4) The week or night before (depending on if you’re a procrastinator): It is best to check and make sure you have the following ready to go in a handy place (like your carry-on).
a. Health certificate: while this is not required, I recommend going to your vet the week before and getting one. It is a handy document that says your dog is healthy and safe to travel. It is also a great time to get a record of shots and immunizations. That way, if you have to go to a vet for any reason, you have health information.
b. Doctors note stating that you need a service dog. No they can not ask for this if your dog is more than just a psychiatric service dog but I carry it for flying just in case. Some airlines are weird about it and that is why it is important to know the laws.
c. Boarding information: Because I call a head to let them know I have a service animal, they usually ask that I go to the front desk to get my boarding pass. But they will send a confirmation email so make sure you have that with.
– Dog needed stuff:
a. Travel water bowl
b. Treats: I try to stick with non-smelly quiet treats, they are nice to have during take of and landing.
c. Poop bags: not for in the plane silly but if you have to go to pet relief stations.
d. Extra leash: if a leash breaks in the airport your going to want to make sure you have an extra, its small and easy enough to put in a carry-on
e. Baby wipes: they are cheaper than dog wipes and are great for dog drool and accidental pop spills on your dog.
f. Not “needed” but sometimes useful extras
– Towel/blanket/or down stay mat: some people prefer to have their dog on one instead of the floor of the plane.
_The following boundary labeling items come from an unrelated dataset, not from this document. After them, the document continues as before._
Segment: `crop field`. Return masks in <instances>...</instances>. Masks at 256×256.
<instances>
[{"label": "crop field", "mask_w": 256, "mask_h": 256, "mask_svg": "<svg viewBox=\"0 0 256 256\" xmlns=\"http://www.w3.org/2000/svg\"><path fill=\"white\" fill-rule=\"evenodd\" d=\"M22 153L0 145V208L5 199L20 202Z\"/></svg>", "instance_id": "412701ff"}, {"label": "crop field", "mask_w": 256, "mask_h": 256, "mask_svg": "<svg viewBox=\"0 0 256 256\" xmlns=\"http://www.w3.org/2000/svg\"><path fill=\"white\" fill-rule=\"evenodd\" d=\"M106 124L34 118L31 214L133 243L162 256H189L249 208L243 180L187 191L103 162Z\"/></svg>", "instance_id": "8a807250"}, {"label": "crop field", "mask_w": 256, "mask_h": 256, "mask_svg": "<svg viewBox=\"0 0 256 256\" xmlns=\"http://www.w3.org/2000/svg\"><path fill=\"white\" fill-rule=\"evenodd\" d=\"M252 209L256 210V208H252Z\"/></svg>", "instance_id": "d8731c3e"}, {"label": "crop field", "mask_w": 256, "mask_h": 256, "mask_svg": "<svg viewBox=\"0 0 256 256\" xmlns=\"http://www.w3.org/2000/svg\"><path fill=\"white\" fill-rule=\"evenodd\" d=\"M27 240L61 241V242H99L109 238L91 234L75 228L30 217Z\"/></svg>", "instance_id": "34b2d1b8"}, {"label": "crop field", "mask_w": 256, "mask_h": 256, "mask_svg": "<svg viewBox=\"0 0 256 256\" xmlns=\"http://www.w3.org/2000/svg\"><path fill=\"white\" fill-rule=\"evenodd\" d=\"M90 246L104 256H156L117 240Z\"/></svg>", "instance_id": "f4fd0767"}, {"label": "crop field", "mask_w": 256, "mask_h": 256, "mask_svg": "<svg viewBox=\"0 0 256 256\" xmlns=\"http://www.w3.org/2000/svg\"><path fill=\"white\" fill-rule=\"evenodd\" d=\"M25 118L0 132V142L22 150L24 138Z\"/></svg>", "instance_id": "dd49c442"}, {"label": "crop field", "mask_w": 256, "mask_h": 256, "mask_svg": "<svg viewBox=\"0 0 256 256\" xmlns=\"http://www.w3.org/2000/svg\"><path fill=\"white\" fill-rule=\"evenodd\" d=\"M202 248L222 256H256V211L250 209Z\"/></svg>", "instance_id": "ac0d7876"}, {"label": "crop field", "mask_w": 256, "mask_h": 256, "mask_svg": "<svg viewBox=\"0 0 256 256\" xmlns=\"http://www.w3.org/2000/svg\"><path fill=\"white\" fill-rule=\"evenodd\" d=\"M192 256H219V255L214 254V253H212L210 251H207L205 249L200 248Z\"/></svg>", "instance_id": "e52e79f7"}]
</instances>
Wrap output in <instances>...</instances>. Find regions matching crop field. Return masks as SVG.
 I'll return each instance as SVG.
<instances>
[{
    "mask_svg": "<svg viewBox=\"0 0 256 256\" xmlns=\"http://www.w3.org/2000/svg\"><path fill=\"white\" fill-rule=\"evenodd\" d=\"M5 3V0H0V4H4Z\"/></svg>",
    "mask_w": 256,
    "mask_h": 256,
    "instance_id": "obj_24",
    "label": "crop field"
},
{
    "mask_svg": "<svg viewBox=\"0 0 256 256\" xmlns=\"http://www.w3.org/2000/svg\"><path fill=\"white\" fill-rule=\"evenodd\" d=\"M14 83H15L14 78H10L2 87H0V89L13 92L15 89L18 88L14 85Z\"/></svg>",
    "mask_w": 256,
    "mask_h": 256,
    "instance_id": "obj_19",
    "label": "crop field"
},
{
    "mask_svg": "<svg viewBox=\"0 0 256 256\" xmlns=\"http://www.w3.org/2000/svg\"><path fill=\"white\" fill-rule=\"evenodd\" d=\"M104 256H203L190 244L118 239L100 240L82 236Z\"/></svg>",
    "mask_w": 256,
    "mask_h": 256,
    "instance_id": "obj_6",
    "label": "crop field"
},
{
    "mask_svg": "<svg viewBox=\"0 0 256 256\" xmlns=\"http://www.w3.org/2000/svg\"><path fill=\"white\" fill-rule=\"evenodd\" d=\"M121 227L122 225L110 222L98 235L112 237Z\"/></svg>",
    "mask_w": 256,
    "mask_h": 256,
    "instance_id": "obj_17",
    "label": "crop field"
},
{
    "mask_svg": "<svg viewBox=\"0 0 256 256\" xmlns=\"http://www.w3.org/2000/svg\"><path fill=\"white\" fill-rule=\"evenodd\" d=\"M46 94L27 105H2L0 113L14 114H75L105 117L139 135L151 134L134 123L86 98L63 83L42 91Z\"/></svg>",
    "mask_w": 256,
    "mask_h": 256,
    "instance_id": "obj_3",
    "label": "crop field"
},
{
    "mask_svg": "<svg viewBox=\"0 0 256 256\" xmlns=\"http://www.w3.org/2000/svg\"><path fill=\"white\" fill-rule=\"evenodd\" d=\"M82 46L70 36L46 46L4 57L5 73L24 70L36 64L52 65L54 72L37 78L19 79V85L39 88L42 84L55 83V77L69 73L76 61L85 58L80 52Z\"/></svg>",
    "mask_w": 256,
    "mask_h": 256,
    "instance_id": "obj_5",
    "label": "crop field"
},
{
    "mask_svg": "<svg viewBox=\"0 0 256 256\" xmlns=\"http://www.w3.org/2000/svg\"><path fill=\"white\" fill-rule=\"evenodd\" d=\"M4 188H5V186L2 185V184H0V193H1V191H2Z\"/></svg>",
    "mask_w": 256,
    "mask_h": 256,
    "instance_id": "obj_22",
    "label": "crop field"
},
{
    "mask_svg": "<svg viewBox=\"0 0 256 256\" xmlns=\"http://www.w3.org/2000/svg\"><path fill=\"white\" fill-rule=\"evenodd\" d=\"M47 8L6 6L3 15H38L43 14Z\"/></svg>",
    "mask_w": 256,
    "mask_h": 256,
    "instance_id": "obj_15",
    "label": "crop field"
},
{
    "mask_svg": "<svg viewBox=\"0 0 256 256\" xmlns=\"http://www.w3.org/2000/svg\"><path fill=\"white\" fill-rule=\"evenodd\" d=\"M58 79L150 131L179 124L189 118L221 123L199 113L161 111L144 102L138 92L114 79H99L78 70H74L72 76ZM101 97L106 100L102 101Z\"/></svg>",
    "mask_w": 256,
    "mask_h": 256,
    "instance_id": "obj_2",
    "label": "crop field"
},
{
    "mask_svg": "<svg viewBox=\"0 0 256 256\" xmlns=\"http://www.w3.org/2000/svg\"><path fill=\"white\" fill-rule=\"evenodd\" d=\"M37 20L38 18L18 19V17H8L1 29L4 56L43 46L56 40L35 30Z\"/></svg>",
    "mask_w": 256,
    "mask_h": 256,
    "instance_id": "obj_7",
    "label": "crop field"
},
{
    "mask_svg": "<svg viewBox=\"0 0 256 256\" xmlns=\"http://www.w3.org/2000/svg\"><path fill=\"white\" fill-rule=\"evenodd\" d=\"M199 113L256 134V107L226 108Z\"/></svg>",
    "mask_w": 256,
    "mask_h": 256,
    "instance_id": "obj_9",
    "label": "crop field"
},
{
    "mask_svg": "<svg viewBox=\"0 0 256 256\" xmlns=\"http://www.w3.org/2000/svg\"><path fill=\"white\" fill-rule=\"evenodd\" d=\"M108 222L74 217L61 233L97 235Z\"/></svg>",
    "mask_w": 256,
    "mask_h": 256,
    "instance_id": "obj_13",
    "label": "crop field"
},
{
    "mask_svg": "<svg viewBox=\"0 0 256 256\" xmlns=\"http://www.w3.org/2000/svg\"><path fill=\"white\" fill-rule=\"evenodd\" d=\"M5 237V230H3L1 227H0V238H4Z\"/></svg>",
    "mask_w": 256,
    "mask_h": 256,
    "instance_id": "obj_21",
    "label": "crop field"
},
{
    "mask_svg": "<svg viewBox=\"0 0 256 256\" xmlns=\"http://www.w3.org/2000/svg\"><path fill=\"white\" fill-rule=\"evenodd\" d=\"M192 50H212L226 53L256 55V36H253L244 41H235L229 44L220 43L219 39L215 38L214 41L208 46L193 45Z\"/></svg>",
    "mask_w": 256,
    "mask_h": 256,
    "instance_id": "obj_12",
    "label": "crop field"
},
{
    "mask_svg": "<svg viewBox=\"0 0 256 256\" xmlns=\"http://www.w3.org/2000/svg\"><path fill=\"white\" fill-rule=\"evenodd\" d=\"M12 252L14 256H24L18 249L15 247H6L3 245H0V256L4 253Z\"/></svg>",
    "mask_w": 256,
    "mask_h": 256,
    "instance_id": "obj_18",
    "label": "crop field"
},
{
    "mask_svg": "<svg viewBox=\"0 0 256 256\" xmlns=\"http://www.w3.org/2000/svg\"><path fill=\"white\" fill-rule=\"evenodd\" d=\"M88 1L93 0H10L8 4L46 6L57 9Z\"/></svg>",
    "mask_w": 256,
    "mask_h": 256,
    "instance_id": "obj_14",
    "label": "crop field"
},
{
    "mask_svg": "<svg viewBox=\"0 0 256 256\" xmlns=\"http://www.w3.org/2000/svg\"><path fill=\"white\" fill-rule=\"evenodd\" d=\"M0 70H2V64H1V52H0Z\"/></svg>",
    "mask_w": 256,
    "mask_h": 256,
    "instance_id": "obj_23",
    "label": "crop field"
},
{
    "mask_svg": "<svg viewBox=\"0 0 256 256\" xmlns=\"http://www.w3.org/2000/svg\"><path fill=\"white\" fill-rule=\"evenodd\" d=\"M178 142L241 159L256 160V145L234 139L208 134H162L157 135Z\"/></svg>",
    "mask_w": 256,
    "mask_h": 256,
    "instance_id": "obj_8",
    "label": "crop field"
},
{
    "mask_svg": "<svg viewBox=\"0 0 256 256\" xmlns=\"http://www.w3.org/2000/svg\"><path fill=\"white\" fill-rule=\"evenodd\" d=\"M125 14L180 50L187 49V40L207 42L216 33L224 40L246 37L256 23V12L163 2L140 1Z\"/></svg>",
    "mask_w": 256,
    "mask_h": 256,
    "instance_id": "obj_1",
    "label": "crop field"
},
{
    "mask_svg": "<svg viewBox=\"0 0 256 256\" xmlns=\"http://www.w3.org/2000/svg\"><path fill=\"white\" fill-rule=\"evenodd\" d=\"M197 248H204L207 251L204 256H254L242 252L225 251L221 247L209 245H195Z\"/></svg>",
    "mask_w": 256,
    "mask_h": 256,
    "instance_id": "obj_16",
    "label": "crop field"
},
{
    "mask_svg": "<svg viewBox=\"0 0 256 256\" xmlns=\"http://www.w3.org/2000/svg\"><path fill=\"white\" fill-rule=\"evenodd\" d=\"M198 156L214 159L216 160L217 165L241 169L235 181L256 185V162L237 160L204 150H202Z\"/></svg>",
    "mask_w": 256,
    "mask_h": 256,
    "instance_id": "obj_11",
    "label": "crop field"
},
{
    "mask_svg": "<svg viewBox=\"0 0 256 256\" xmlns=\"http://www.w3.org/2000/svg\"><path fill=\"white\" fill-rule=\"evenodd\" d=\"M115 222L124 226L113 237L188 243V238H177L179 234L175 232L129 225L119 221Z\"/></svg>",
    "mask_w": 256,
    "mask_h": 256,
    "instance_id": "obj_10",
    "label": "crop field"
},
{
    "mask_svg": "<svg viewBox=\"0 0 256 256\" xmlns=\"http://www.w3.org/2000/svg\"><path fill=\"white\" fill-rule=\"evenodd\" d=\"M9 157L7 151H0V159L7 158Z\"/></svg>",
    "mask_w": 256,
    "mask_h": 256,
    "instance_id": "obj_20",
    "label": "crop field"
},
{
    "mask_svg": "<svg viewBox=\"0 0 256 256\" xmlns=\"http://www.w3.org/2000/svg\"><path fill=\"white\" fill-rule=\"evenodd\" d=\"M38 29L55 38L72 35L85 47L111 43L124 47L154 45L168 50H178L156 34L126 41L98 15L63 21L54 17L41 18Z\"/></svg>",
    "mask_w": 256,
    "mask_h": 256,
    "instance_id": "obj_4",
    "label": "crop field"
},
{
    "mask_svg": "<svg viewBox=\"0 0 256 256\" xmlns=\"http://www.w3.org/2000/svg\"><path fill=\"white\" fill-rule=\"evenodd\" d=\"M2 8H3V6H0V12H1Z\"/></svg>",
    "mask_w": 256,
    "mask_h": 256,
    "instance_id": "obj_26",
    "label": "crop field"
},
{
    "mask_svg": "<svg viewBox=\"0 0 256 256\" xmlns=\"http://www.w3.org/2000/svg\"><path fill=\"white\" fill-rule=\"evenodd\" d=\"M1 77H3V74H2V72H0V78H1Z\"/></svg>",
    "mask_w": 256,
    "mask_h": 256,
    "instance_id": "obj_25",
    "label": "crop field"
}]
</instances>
I don’t tend to bring one, but some do
– Toys: this can be a controversial item. Some handlers say yes and others say no. I have brought a mess free chew bone for long flights and it can be helpful. Flights are boring for dogs too. But if you’re bringing a toy I recommend leaving squeakers at home. People don’t really notice a nylabone but they might not be thrilled with “monkey” and her 6 squeakers.
– Stuff for you!
Don’t forget your medication, especially if you have anxiety. Also keep your medication on you and not in a check luggage. That would be bad to lose.
5) Before the flight:
– A few hours before the flight limit your dog’s water and food intake. As of right now, most pet relief stations are outside of security so if your dog has to go, it might not be easy. Also, limiting food is great in case you find out your dog is motion sick. When it comes to traveling, I give treats and ice chips. If I have a lay over I will give some water but not a lot.
– Take your dog for a long walk the night before if your flight is early or a few hours before you go to the airport. This helps tucker them out.
– Take them potty: After you get your boarding pass and before going to security, make sure to take one more trip outside, it might be awhile before you go out again.
* Plan accordingly for going through security, as it might take longer then usual.
That list turned out longer than I thought it would. Please note that I am not an expert so something you find helpful might not be on this list. If you have a tip I would love to hear it! Also, this is what works for us and may differ from your routine. While this sounds overwhelming, after your first flight, it becomes pretty easy.